▶ DATA FOR THE TASK
★ ★ ★ ★
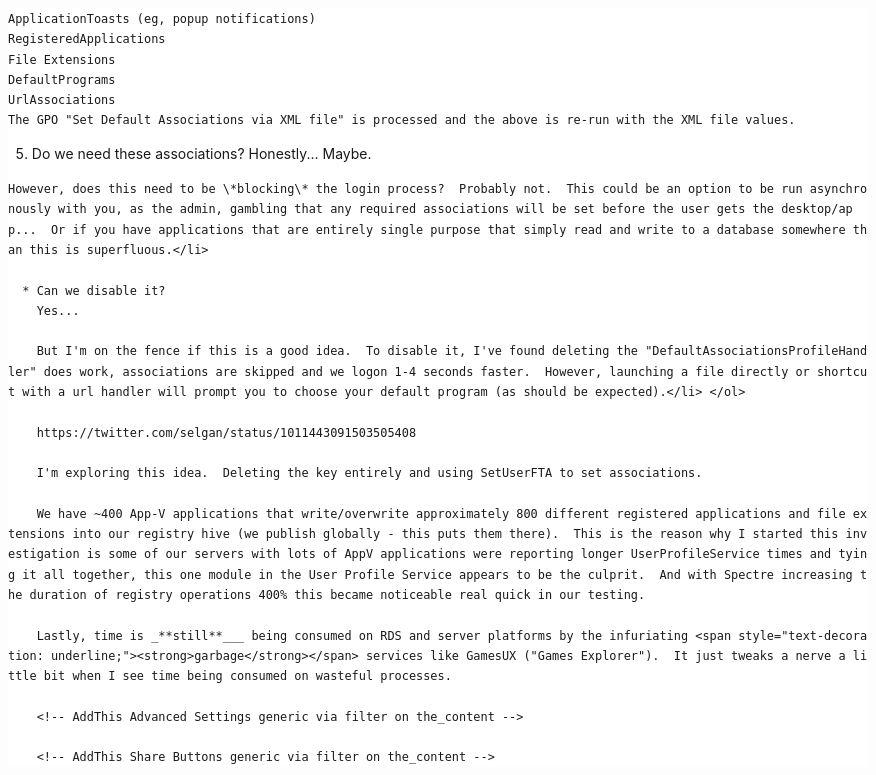    ApplicationToasts (eg, popup notifications)  
    RegisteredApplications  
    File Extensions  
    DefaultPrograms  
    UrlAssociations  
    The GPO "Set Default Associations via XML file" is processed and the above is re-run with the XML file values.
  5. Do we need these associations? 
    Honestly...  Maybe.
    
    However, does this need to be \*blocking\* the login process?  Probably not.  This could be an option to be run asynchronously with you, as the admin, gambling that any required associations will be set before the user gets the desktop/app...  Or if you have applications that are entirely single purpose that simply read and write to a database somewhere than this is superfluous.</li> 
    
      * Can we disable it? 
        Yes...
        
        But I'm on the fence if this is a good idea.  To disable it, I've found deleting the "DefaultAssociationsProfileHandler" does work, associations are skipped and we logon 1-4 seconds faster.  However, launching a file directly or shortcut with a url handler will prompt you to choose your default program (as should be expected).</li> </ol> 
        
        https://twitter.com/selgan/status/1011443091503505408
        
        I'm exploring this idea.  Deleting the key entirely and using SetUserFTA to set associations.
        
        We have ~400 App-V applications that write/overwrite approximately 800 different registered applications and file extensions into our registry hive (we publish globally - this puts them there).  This is the reason why I started this investigation is some of our servers with lots of AppV applications were reporting longer UserProfileService times and tying it all together, this one module in the User Profile Service appears to be the culprit.  And with Spectre increasing the duration of registry operations 400% this became noticeable real quick in our testing.
        
        Lastly, time is _**still**___ being consumed on RDS and server platforms by the infuriating <span style="text-decoration: underline;"><strong>garbage</strong></span> services like GamesUX ("Games Explorer").  It just tweaks a nerve a little bit when I see time being consumed on wasteful processes.
        
        <!-- AddThis Advanced Settings generic via filter on the_content -->
        
        <!-- AddThis Share Buttons generic via filter on the_content -->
★ ★ ★ ★
Taking the material above, extract exactly and only the lines from the line with "https://twitter.com/selgan/status/1011443091503505408" to the line with "I'm exploring this", inclusive of both.

▶ SOLUTION BELOW
        https://twitter.com/selgan/status/1011443091503505408
        
        I'm exploring this idea.  Deleting the key entirely and using SetUserFTA to set associations.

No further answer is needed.